In summary, here are the Pros and Cons of the overall concept.

PROS

1. Avoid’s the requirement for very large (>8vCPU) vC OPS UI / Analysis & View Adapter VMs to support the solution
2. Prevents large VMs from potentially monopolizing management cluster ESXi hosts
3. Prevents an increased CPU scheduling overhead in scheduling large vCPU VMs for the Management ESXi hosts
4. In the event of a View Connection Server (Broker) , View Adapter Server and/or vC OPS Manager vApp failure, only part of the monitoring solution is impacted.
5. Prevents an increased CPU scheduling overhead in scheduling large vCPU VMs for the Management ESXi hosts
6. The solution is scalable and can start from a smaller deployment of <2000 users (with one vC Ops vApp and one View Adapter Server) and easily scale with linear performance even beyond a 10,000 user pod as its based on a repeatable model supporting 2000 users. In short, this solution can scale basically without limit.
7. No single View Connection Server (Broker) is managing all vC OPS for View traffic
8. Increased DRS flexibility/efficiency for the management cluster as smaller VMs are easier for DRS to load balance
9. Flexibility in ESXi host hardware, ie: The ability to have smaller & potentially cheaper (2 socket / 8 core) servers for management

CONS

1. Additional installation / configuration time as five (5) View Adapter servers & five (5) vCenter Operations Manager vApps need to be deployed
2. Increased Microsoft Windows 2008 licensing – although if you can justify Windows 2008 Datacenter edition licenses on the management cluster/s allow unlimited windows VMs as such avoiding this issue.
3. Additional maintenance effort in patching/upgrading five (5) View Adapter servers & five (5) vCenter Operations Manager vApps instead of one.
4. You do not get a single pane of glass for monitoring the entire 10,000 user Pod, you will have five (5) separate vC OPS web interfaces, one per block.

In Conclusion, the above architecture is scalable and allows the deployment of vCenter Operations for View version 1.0.x which avoids a number of potential “gotchas”, some of which may degrade the performance of your View environment.

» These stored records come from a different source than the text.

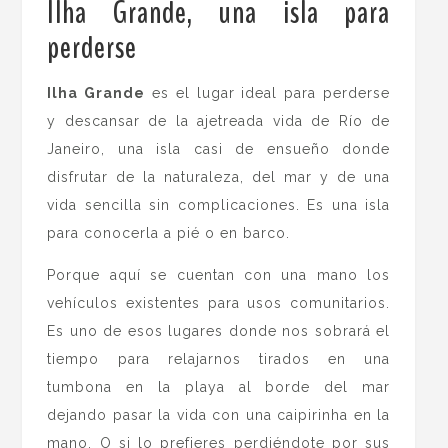
Ilha Grande, una isla para
perderse
.
Ilha Grande
es el lugar ideal para perderse
y descansar de la ajetreada vida de Río de
Janeiro, una isla casi de ensueño donde
disfrutar de la naturaleza, del mar y de una
vida sencilla sin complicaciones. Es una isla
para conocerla a pié o en barco.
Porque aquí se cuentan con una mano los
vehículos existentes para usos comunitarios.
Es uno de esos lugares donde nos sobrará el
tiempo para relajarnos tirados en una
tumbona en la playa al borde del mar
dejando pasar la vida con una caipirinha en la
mano. O si lo prefieres perdiéndote por sus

Each View Adapter Server and vC Ops Manager vApp will only service one (1) block of 2000 users. When adding additional Blocks or Pods (new Pods are required for >10000 users) the solution will scale and support 2000 users at a time.

My advise would be to use Solution 1, as the main advantage is as the Adapter server still has to process all topology data before filtering it out, this solution ensures there is no impact on the connection brokers servicing user connections. This means the CPU/Network overhead (discussed earlier) only impacts the connection brokers not servicing users.

Looking forward to the upcoming version of vCops for View (1.5), it will bring increased scalability and is penciled in for late Q1 2013, so the above architecture is really an interim solution until the new product is released.

Note: In VMware View 5.2 (which will also be released first half of 2013) there are some major improvements in scalability which may change the “Block” and “Pod” architecture discussed in this post as well as some improvements to the View agent, again these changes will likely change the vC Ops for View architecture.

I will be following up this article, with a similar post on vC Ops for View 1.5 architecture closer to the release date.

I would like to Thank John Dodge , David Wooten , David Homoki & Tim Whiffen from VMware EUC team, as well as Michael Webster (@vcdxnz001) & Andre Leibovici (@andreleibovici) for there input into this article.

I hope this article has been helpful and I welcome any constructive feedback / comments etc.